Step Final: Add node to the decision tree.
Tree | ||||
node | Factor | SplitVal | Left | Right |
0 | 11 | 9.900 | 1 | 8 |
1 | 11 | 9.250 | 1 | 4 |
2 | X2 | 0.748 | 1 | 2 |
3 | LEAF | 3.000 | nan | nan |
4 | LEAF | 4.000 | nan | nan |
5 | X2 | 0.648 | 1 | 2 |
6 | LEAF | 6.000 | nan | nan |
7 | LEAF | 5.000 | nan | nan |
8 | X2 | 0.410 | 1 | 4 |
9 | X2 | 0.290 | 1 | 2 |
10 | LEAF | 6.000 | nan | nan |
11 | LEAF | 4.000 | nan | nan |
12 | X2 | 0.535 | 1 | 2 |
13 | LEAF | 7.000 | nan | nan |
Again, since we don’t know where the right decision nodes are yet, we cannot update that anywhere.

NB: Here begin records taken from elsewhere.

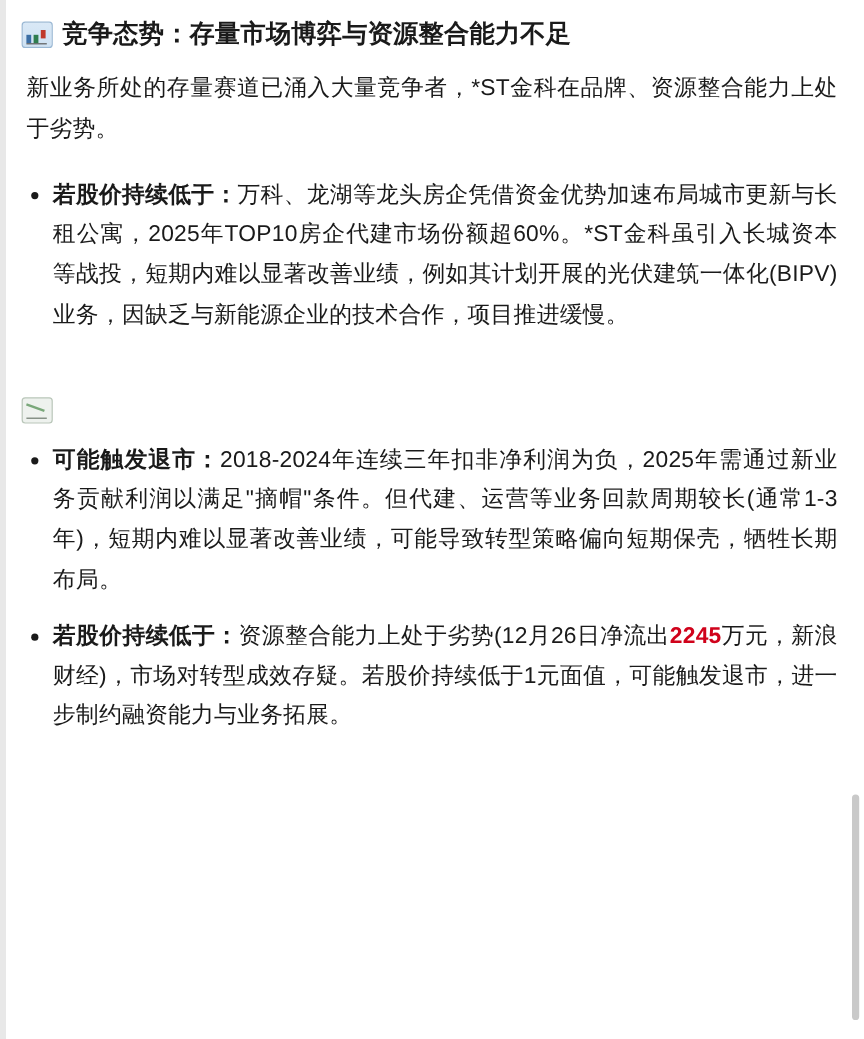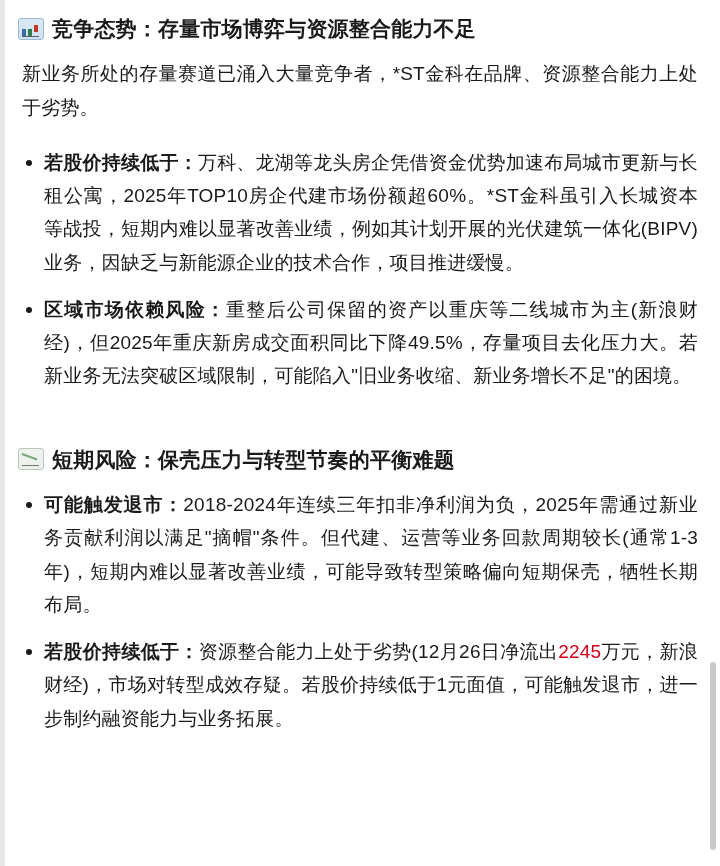--- a/index.html
+++ b/index.html
@@ -148,21 +148,21 @@
     width: 6px;
     height: 6px;
     background: #1a1a1a;
     border-radius: 50%;
   }
   .b-term {
     font-weight: bold;
   }
   .hl-red {
     color: #d0021b;
-    font-weight: normal;
+    font-weight: bold;
     margin-top: 33px;
   }
   .spacer-lg { height: 18px; }
 </style>
 </head>
 <body>
 
 <div class="page">
 
   <div class="left-rail"></div>
@@ -171,30 +171,26 @@
     <span class="emoji chart-emoji"></span>
     <span>竞争态势：存量市场博弈与资源整合能力不足</span>
   </h2>
 
   <p class="para">新业务所处的存量赛道已涌入大量竞争者，*ST金科在品牌、资源整合能力上处于劣势。</p>
 
   <ul class="bullets">
     <li>
       <span class="b-term">若股价持续低于：</span><span>万科、龙湖等龙头房企凭借资金优势加速布局城市更新与长租公寓，2025年TOP10房企代建市场份额超60%。*ST金科虽引入长城资本等战投，短期内难以显著改善业绩，例如其计划开展的光伏建筑一体化(BIPV)业务，因缺乏与新能源企业的技术合作，项目推进缓慢。</span>
     </li>
-    <li>
-      <span class="b-term">区域市场依赖风险：</span><span>重整后公司保留的资产以重庆等二线城市为主(新浪财经)，但2025年重庆新房成交面积同比下降49.5%，存量项目去化压力大。若新业务无法突破区域限制，可能陷入"旧业务收缩、新业务增长不足"的困境。</span>
-    </li>
   </ul>
 
   <div class="spacer-lg"></div>
 
   <h2 class="section-heading">
     <span class="emoji risk-emoji"></span>
-    <span>短期风险：保壳压力与转型节奏的平衡难题</span>
   </h2>
 
 
   <ul class="bullets">
     <li>
       <span class="b-term">可能触发退市：</span><span>2018-2024年连续三年扣非净利润为负，2025年需通过新业务贡献利润以满足"摘帽"条件。但代建、运营等业务回款周期较长(通常1-3年)，短期内难以显著改善业绩，可能导致转型策略偏向短期保壳，牺牲长期布局。</span>
     </li>
     <li>
       <span class="b-term">若股价持续低于：</span><span>资源整合能力上处于劣势(12月26日净流出</span><span class="hl-red">2245</span><span>万元，新浪财经)，市场对转型成效存疑。若股价持续低于1元面值，可能触发退市，进一步制约融资能力与业务拓展。</span>
     </li>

DECISION #2.2.2 - LEFT TREE: RIGHT TREE: RIGHT LEAF
Step 0: The data
row # | X2 | X10 | X11 | Y |
1 | 0.725 | 0.390 | 10.900 | 5.000 |
Now that we only have one row, we have a leaf.
With a leaf, there is no factor to determine and no need to split any further. So we create a leaf by taking the Y value as the Split Value. Since it’s a leaf, it’s the end of the line, so there is no value for left and right. The value we will enter is NAN.
Step Final: Add node to the decision tree.
Tree | ||||
node | Factor | SplitVal | Left | Right |
0 | 11 | 9.900 | 1 | 8 |
1 | 11 | 9.250 | 1 | 4 |
2 | X2 | 0.748 | 1 | 2 |
3 | LEAF | 3.000 | nan | nan |
4 | LEAF | 4.000 | nan | nan |
5 | X2 | 0.648 | 1 | 2 |
6 | LEAF | 6.000 | nan | nan |
7 | LEAF | 5.000 | nan | nan |
8 | X2 | 0.410 | 1 | 4 |
9 | X2 | 0.290 | 1 | 2 |
10 | LEAF | 6.000 | nan | nan |
11 | LEAF | 4.000 | nan | nan |
12 | X2 | 0.535 | 1 | 2 |
13 | LEAF | 7.000 | nan | nan |
14 | LEAF | 5.000 | nan | nan |
This completes the right tree.
CONCLUSION
This completes the decision tree. Now go forth and make this in Python.